RFC 2732's mods to RFC 2396 syntax

The XML schema anyURI simple type allows any string which after escaping 
disallowed characters as described in Section 5.4 of XLink is a URI 
reference as defined in RFC 2396, as amended by RFC 2732. This raises the 
question of what exactly it takes for an implementation to check this.

Putting on one side the RFC 2732 amendments (and the consequent 
non-escaping of square brackets by the XLink algorithm), I believe it's 
very simple.  To check a string, do the following:

1. Check that every % is followed by two hex digits.

2. Check that there is at most one # character in the string.

3. If the string contains a ":" character that precedes all "/", "?" and 
"#" characters, then the string is an absolute URI and the substring 
preceding the first such colon must match the regex [a-zA-Z][-+.a-zA-Z0-9]*.

4. If the string is an absolute URI (as in 3), the the first colon must not 
be immediately followed by a # or the end of the string. (For example, 
"foo:" and "foo:#bar" are illegal.)

I think that's it. It's not straightforwatd to deduce this from RFC 2396 
and XLink, so I am not 100% confident.

RFC 2732 seems to radically complicate things. It adds "[" and "]" to the 
set of reserved characters and removes them from unwise. This has the 
effect of allowing square brackets in the query component and the fragment 
component.  The first problem arises with the path component.  Since pchar 
is defined in RFC 2396 as

unreserved | escaped |
  ":" | "@" | "&" | "=" | "+" | "$" | ","

it is unaffected by RFC 2732 and thus square brackets are not allowed in 
the path component.  This is a little bit strange, since intuitively pchar 
is an any uric other than "/", "?" and ";", but it complicates checking 
only a little.

The big problem is with the authority component.  Before RFC 2732, checking 
generic URI syntax did not require any complex parsing of the authority 
component, because an authority can be a reg_name, which allows one or more 
of any uric other than "/" and "?".  The problem is that because reg_name 
is defined as:

1*( unreserved | escaped | "$" | "," |
    ";" | ":" | "@" | "&" | "=" | "+" )

**TASKS AND EXERCISES**
[A] Name every URI component that the RFC 2732 text refers to as a "component."
[B] Echo the RFC 2732 text from "The XML schema" up to and including "in the string.".
Draw solely on the RFC 2732 text.

**INFORMATION SUPPLIED**
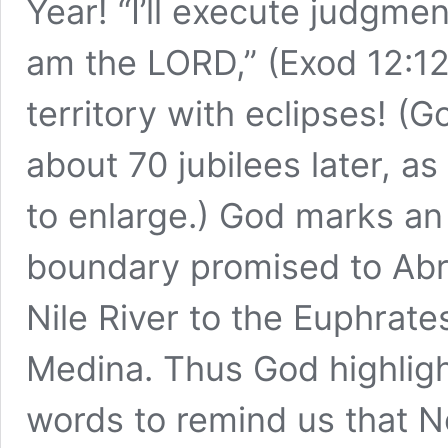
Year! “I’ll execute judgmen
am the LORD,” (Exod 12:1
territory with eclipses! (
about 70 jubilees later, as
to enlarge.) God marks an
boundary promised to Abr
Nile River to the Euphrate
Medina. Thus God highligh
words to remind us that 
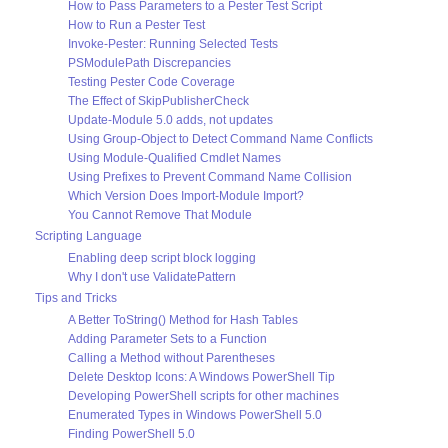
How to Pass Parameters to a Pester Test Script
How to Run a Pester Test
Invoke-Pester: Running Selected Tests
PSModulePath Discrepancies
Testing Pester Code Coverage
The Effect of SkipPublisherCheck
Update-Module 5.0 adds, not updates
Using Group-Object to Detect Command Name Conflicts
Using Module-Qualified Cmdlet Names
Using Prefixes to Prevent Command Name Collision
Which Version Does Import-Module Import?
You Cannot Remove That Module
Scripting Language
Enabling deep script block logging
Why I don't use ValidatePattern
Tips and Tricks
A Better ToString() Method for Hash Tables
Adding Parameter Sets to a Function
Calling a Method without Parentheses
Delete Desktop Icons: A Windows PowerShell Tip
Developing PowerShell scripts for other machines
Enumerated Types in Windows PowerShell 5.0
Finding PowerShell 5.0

**YOUR RESPONSES**
[A] query, fragment, path, authority

[B]
The XML schema anyURI simple type allows any string which after escaping 
disallowed characters as described in Section 5.4 of XLink is a URI 
reference as defined in RFC 2396, as amended by RFC 2732. This raises the 
question of what exactly it takes for an implementation to check this.

Putting on one side the RFC 2732 amendments (and the consequent 
non-escaping of square brackets by the XLink algorithm), I believe it's 
very simple.  To check a string, do the following:

1. Check that every % is followed by two hex digits.

2. Check that there is at most one # character in the string.